Output the first line of the listing and each line after it, up to and including the line that contains "Enable result oriented", exactly as written, minus the pictures.

___ Dataset extract ___

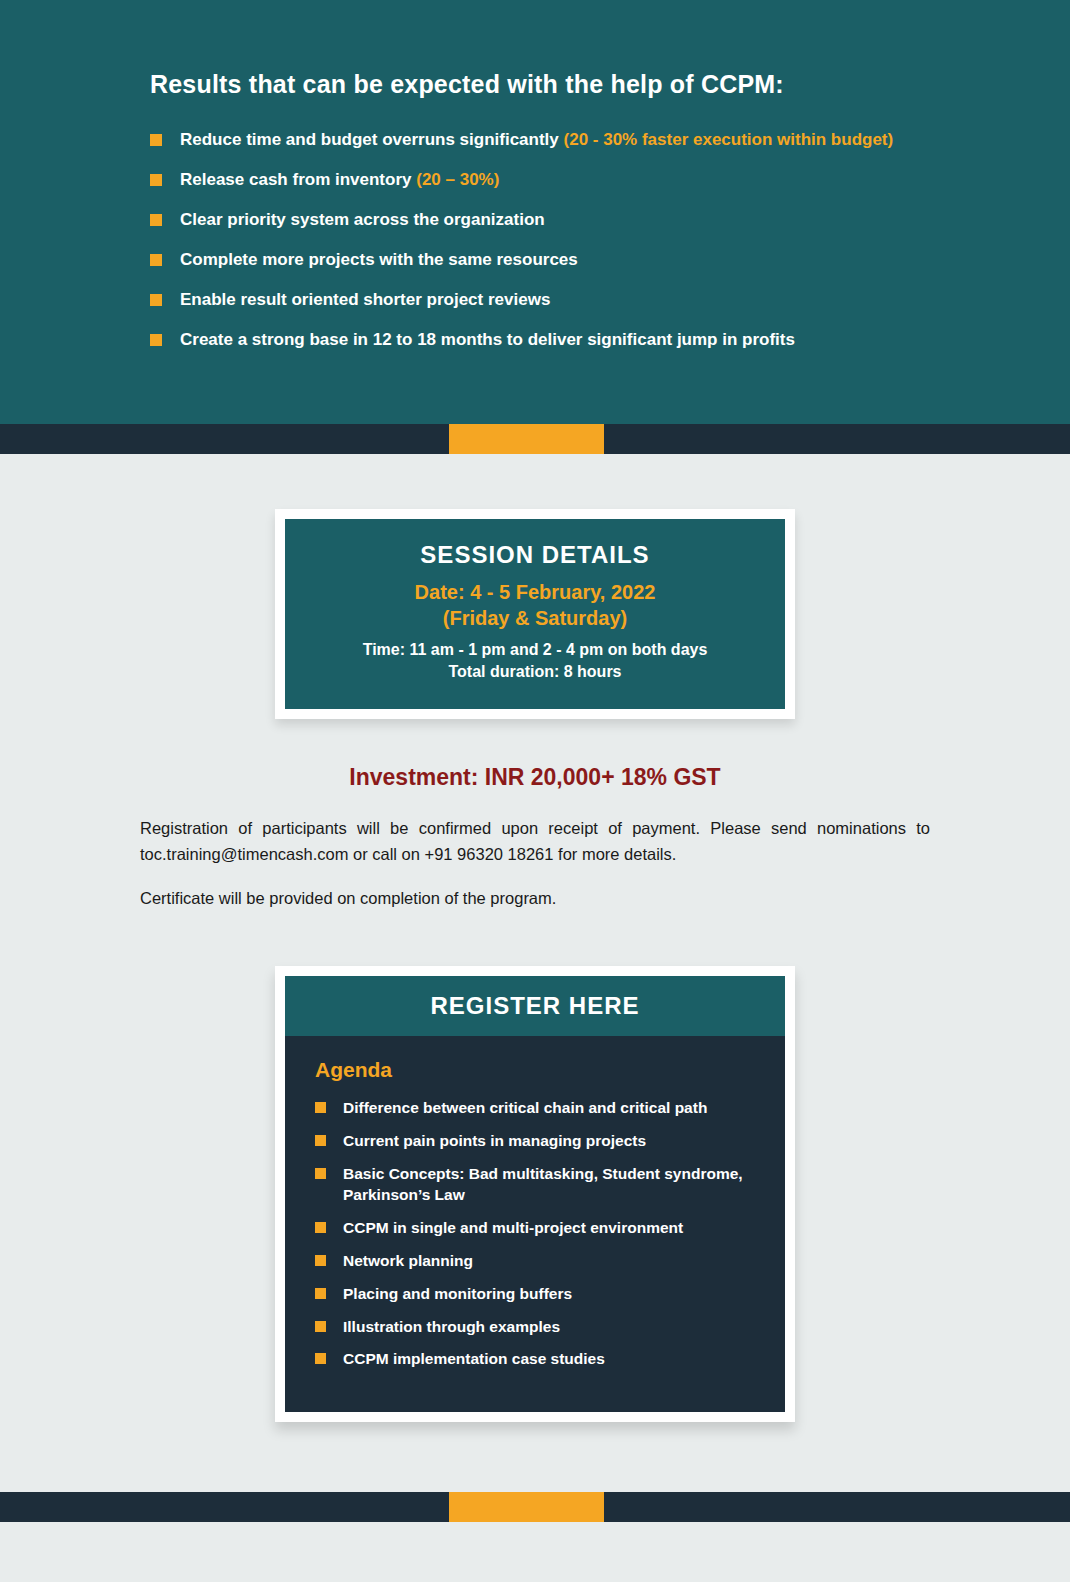Results that can be expected with the help of CCPM:
Reduce time and budget overruns significantly (20 - 30% faster execution within budget)
Release cash from inventory (20 – 30%)
Clear priority system across the organization
Complete more projects with the same resources
Enable result oriented shorter project reviews
Create a strong base in 12 to 18 months to deliver significant jump in profits
SESSION DETAILS
Date: 4 - 5 February, 2022
(Friday & Saturday)
Time: 11 am - 1 pm and 2 - 4 pm on both days
Total duration: 8 hours
Investment: INR 20,000+ 18% GST
Registration of participants will be confirmed upon receipt of payment. Please send nominations to toc.training@timencash.com or call on +91 96320 18261 for more details.
Certificate will be provided on completion of the program.
REGISTER HERE
Agenda
Difference between critical chain and critical path
Current pain points in managing projects
Basic Concepts: Bad multitasking, Student syndrome, Parkinson’s Law
CCPM in single and multi-project environment
Network planning
Placing and monitoring buffers
Illustration through examples
CCPM implementation case studies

___

● Worked solution
Results that can be expected with the help of CCPM:
Reduce time and budget overruns significantly (20 - 30% faster execution within budget)
Release cash from inventory (20 – 30%)
Clear priority system across the organization
Complete more projects with the same resources
Enable result oriented shorter project reviews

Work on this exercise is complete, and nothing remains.